Questions to answer
A – Translate this sentence from the Hedgebrook excerpt into Spanish: "It’s about thirty miles north and a short ferry ride from Seattle."
B – Reproduce the part of the Hedgebrook excerpt that opens with the words containing "As a former" and closes with "the ground up.".

[[ Text excerpt open ]]

But facing the blank page in front of you is not easy. That infernal blank page.
You look around, look at your watch, and stare at the blank page. You make notes, an outline, throw away the first beginning.
You peruse the journal left in each cottage for writers to record thoughts about their stay in that cottage, a highly personal (and creative) diary written by dozens of former inhabitants of each cabin, talking of loveliness and productivity.
Hedgebrook has gifted you the chance to challenge yourself in this way, something you had not experienced at home before arriving at this rare women’s residency. The urge to produce is upon you.

Hedgebrook, a writer’s retreat located on Whidbey Island in Washington State, has been this and so much more for at least thirteen hundred women fiction writers, poets, essayists, playwrights, and screenwriters, young and old, ranging from unpublished to well published. Their thousands of works include chapbooks, small-press editions, academic textbooks, all the way to major publishing house stars. I was only one small pebble in that cascade of fortunate writers.

As a former reporter and editor at the Seattle Times and a “community-based” literary anthology editor, I was asked to join the Hedgebrook selection committee and afforded the chance for a week in residence with five excellent writers. And then I was recruited to the board of directors by Nancy Skinner Nordhoff, the soft-spoken ultra-supporter of women’s voices and the visionary who built Hedgebrook and has largely funded it, from the ground up.

Whidbey Island is 168 square miles and has a population of 59,000, the largest of the rustic islands in the inland sea called Puget Sound. It’s about thirty miles north and a short ferry ride from Seattle. A comparison? Staten Island at fifty-eight square miles has a population of 468,730. At the north end of Whidbey sits an air force base; in the middle, small farms; and in the south, colonies of wealthy retirees from Seattle, California, and elsewhere, drawn by the mild climate and gentle, sophisticated ways of the island.

[[ Text excerpt closed ]]
[[ Data shown open ]]

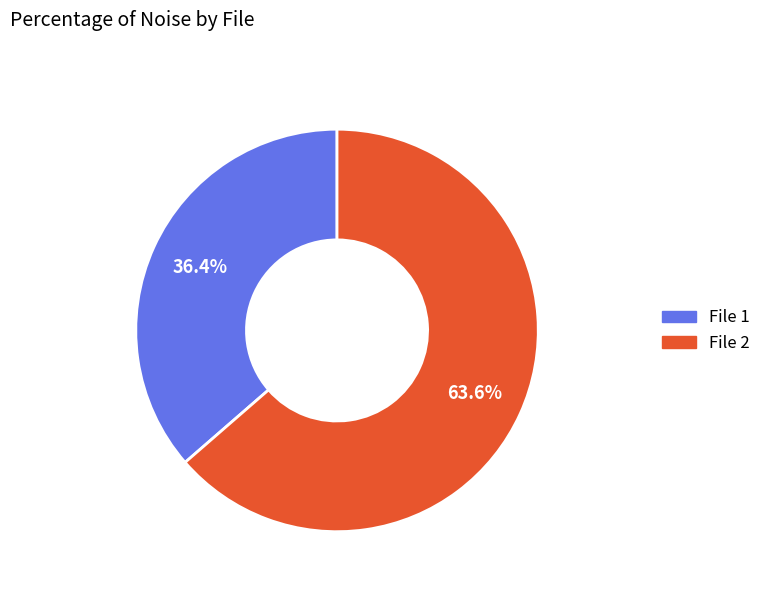

Between File 2 and File 1, which is larger?

File 2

[[ Data shown closed ]]

Results for the exercise
A – Está a unas treinta millas al norte y a un breve trayecto en ferry de Seattle.

B –
As a former reporter and editor at the Seattle Times and a “community-based” literary anthology editor, I was asked to join the Hedgebrook selection committee and afforded the chance for a week in residence with five excellent writers. And then I was recruited to the board of directors by Nancy Skinner Nordhoff, the soft-spoken ultra-supporter of women’s voices and the visionary who built Hedgebrook and has largely funded it, from the ground up.